By John Pickard, Brentwood Labour Party, personal capacity

The Tories under Theresa May are hanging on for dear life for one reason only. They may be completely split on Brexit, but they are absolutely unanimous that they do not want a new general election for fear that the Labour Party will be swept into power.

Theresa May thought she was delivering a knock-out blow to Labour in calling a snap general election a year ago, but she made a huge mistake.

Labour’s manifesto was so popular that they came within a whisker of winning and in the end the Tories only clung to power by an unprincipled deal with the DUP.

Despite the most hostile press for any Labour leader in living memory, the policies of the Labour Party—policies ‘For the Many, not the Few’ – proved to be enormously popular and the Labour Party made the biggest jump in its election showing since 1945.

Tories have nothing to offer

The Tories have nothing to offer working people—the vast majority of the population—except more austerity and more cuts.

All Theresa May’s promises about helping the ‘JAM’ families—the ‘just about managing’ – have gone up in smoke. Like her promises to rehouse the victims of the Grenfell fire. Like her promise to make good the appalling treatment of the Windrush generation of immigrants. All empty promises.

The Labour Party is a government in –waiting and that is why the Tories are so desperate to hang on, despite their splits.

Under Jeremy Corbyn, the Labour membership has increased to become the biggest political party in western Europe. But the real appeal of Labour is not for individuals but for popular policies.
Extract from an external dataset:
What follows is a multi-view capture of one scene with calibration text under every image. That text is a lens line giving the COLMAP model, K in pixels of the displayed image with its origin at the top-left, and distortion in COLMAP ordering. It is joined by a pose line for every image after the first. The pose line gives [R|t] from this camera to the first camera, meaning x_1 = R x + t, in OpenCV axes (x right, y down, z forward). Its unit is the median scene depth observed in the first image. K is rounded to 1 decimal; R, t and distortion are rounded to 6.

Labour must make good its promises to implement policies in the interests of ordinary working-class people. Labour must renationalise Rail, Royal Mail and the utilities, all of which were sold off cheap to the business friends of the Tory Party.

A crash housing programme

Labour must end the pay cap on public sector workers and the draconian clamp-down on welfare benefits to the disabled and the sick.
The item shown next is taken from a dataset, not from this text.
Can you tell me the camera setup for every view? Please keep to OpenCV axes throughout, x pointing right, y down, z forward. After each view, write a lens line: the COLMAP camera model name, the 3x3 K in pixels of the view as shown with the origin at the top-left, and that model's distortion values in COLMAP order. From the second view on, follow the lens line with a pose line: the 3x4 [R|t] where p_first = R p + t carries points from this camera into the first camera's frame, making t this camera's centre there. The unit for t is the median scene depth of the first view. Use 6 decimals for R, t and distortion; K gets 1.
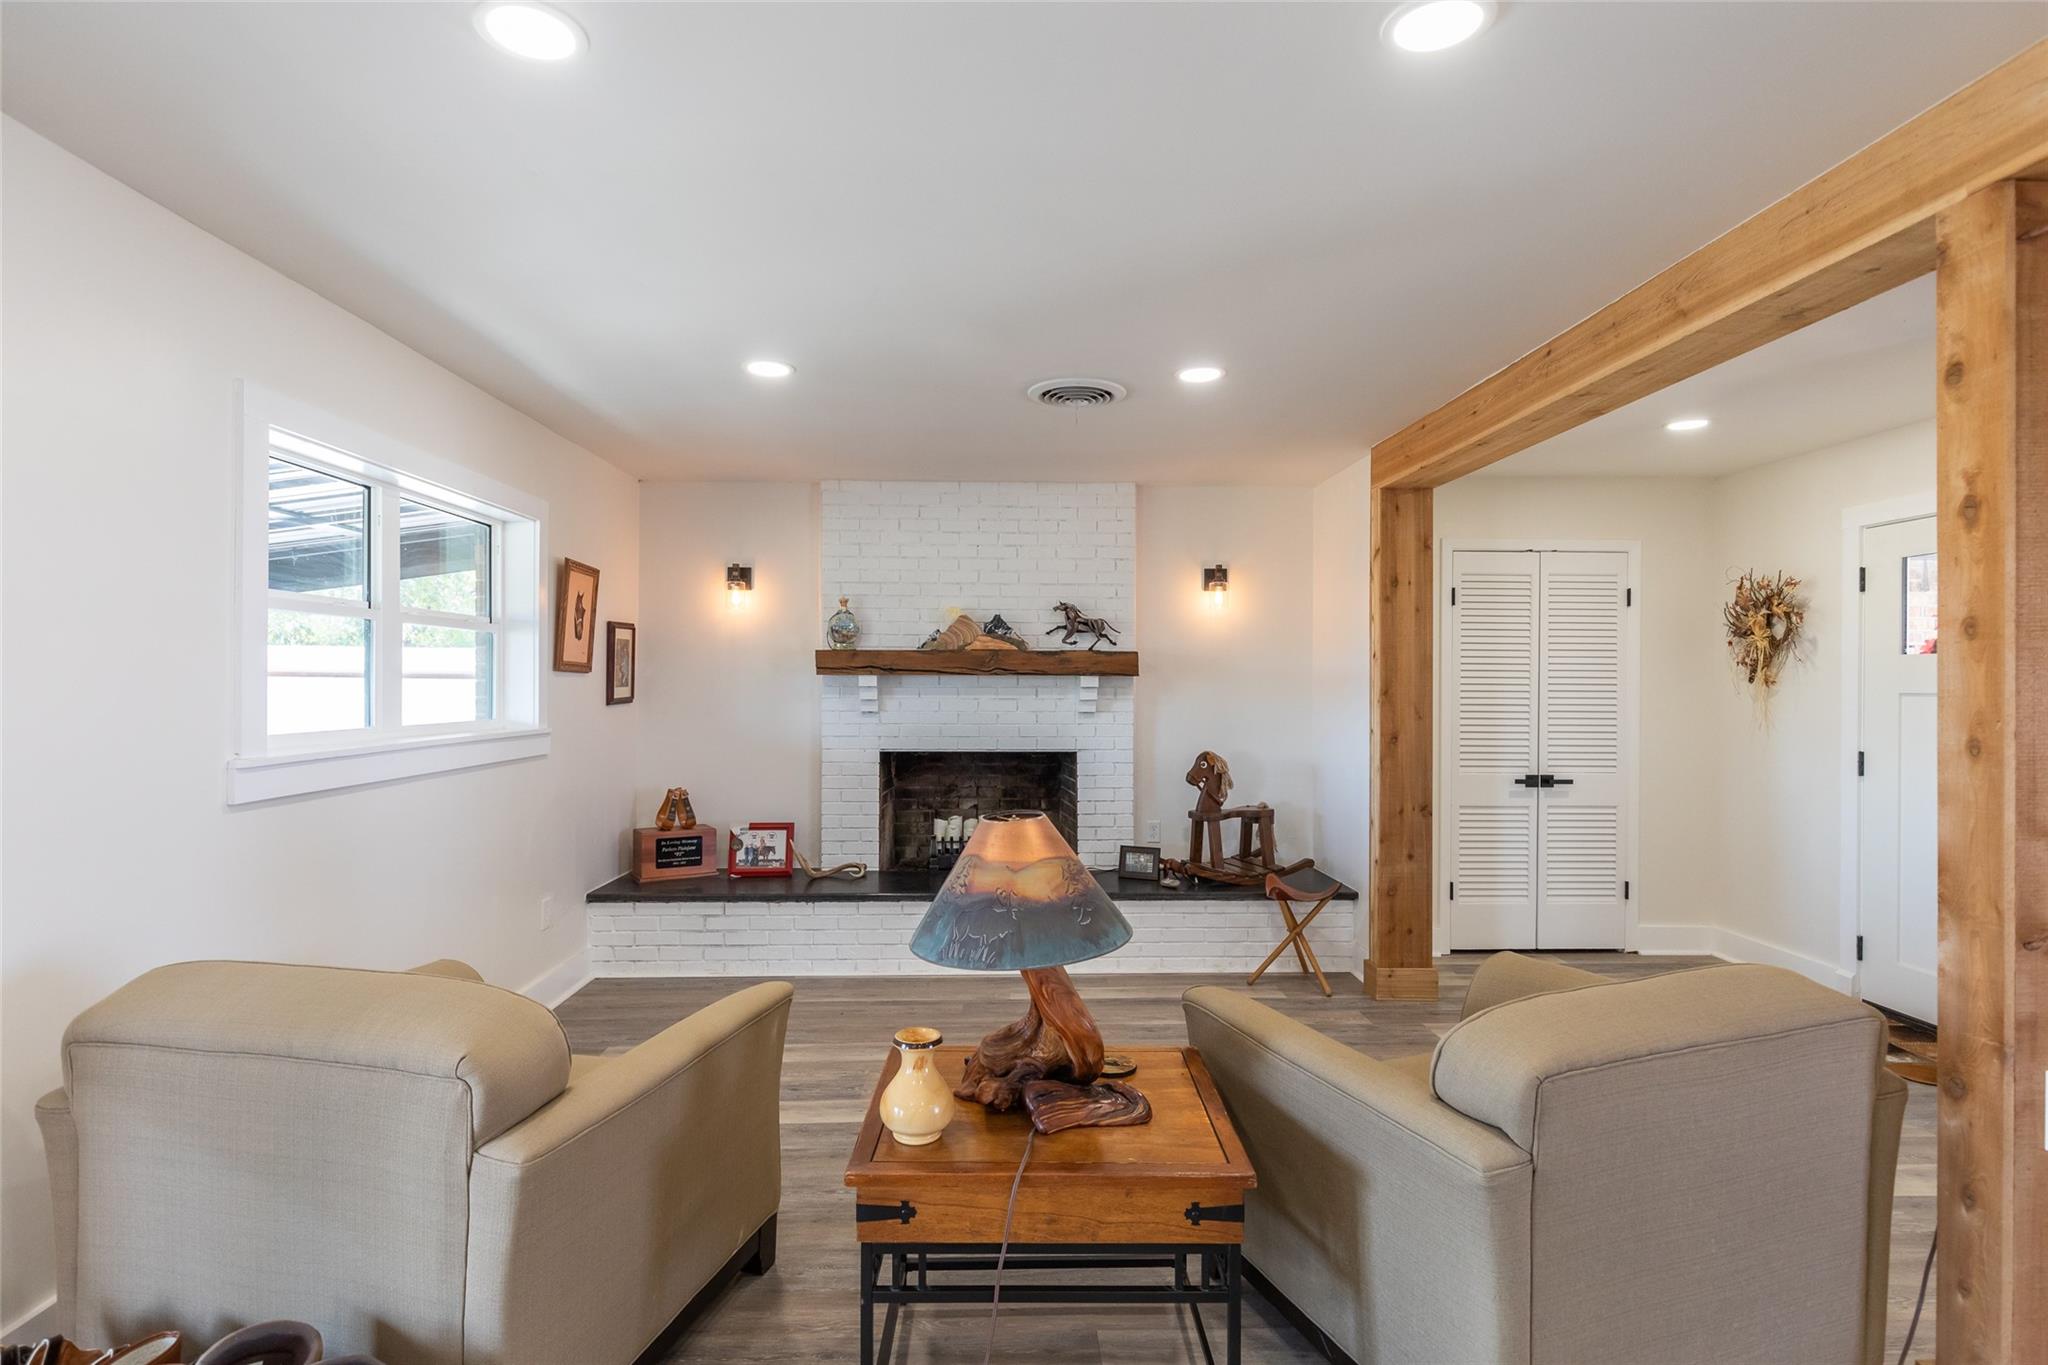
lens RADIAL K [[1037.8, 0, 1011.3], [0, 1037.8, 682.6], [0, 0, 1]] dist [0.007368, -0.000055]
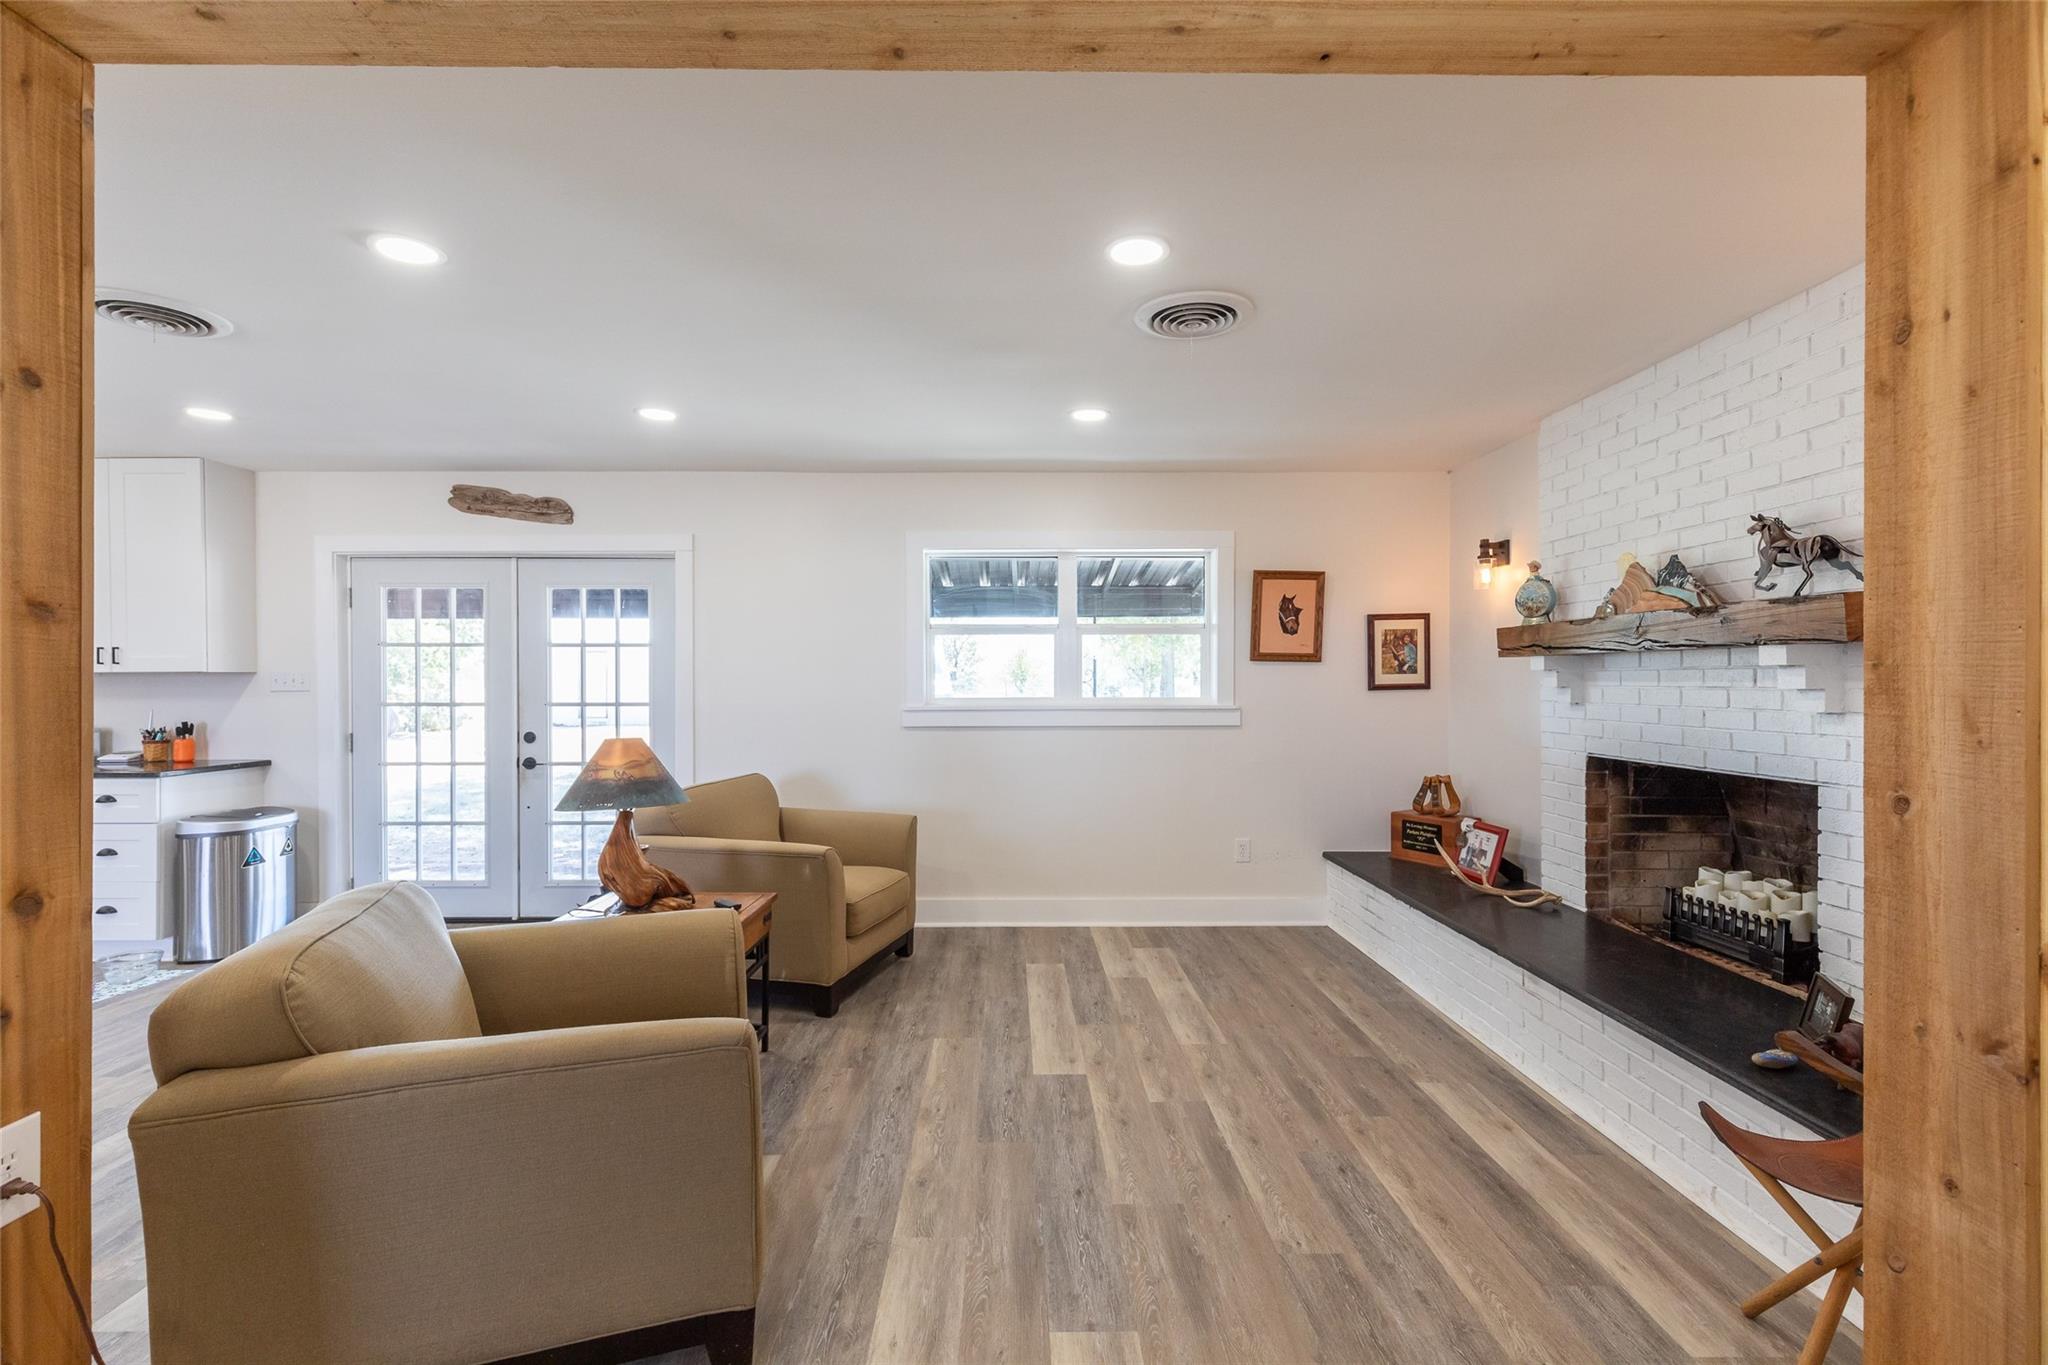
lens RADIAL K [[920.4, 0, 1029.3], [0, 920.4, 680.0], [0, 0, 1]] dist [0.008746, -0.001084]
pose [[-0.010920, -0.003759, -0.999933, 0.573305], [0.002263, 0.999990, -0.003784, 0.013139], [0.999938, -0.002305, -0.010912, 0.621480]]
Labour must implement a house-building programme, based especially on local authority social housing, so that young people can have a decent home of their own that really is affordable.

Rent controls should be introduced in the privately-rented sector so that families are not paying half their income in rent. Tenants should be given proper security of tenure and landlords should be made to improve damp and inadequate housing.

About all, Labour needs to go back to the old Clause 4 of the Party constitution and carry out socialist economic measures to bring the commanding heights o the economy into public hands.

The enormous wealth, know-how and resources of this country should be planned for everyone’s benefit, not for the benefit of a few rich and super-rich.

While the rich get richer, the rest face more austerity.

Even according to the ‘Centre for Social Justice’ which is a think-tank on the right of the political spectrum, the wages of the 10 million low-paid workers have stalled for twenty years and face another decade of standstill.

A fifth of British workers earn £15,000 a year or less and when the limit is put at £23,200, it covers half of the British workforce of 33 million. Tory Britain offers no future for these workers and their families.

According to the CSJ, only one tenth of workers earn above £53,000 a year, a level which can be considered to be a ‘good’ wage. Increasingly workers—particularly young workers—are being pushed into insecure low-paid, low-skill jobs, with little prospect of advancement or training to get better jobs and wages.

Regions like the north-east of England, where there used to be a sound basis of manufacturing, mining and engineering, have been particularly hard hit. Many cities, towns and villages have not recovered today from the economic blitzkrieg of Thatcherism in the 1980s.

This is the reality of Tory Britain today. Meanwhile, the rich and the super-rich make more money than they can spend, using their massive surpluses to make money from money.

The Labour Party must dedicate itself to policies that are in the interests of working class people, even if it means the rich and powerful—the 1 per cent of the population who control and own the economy—have their noses pushed out of joint!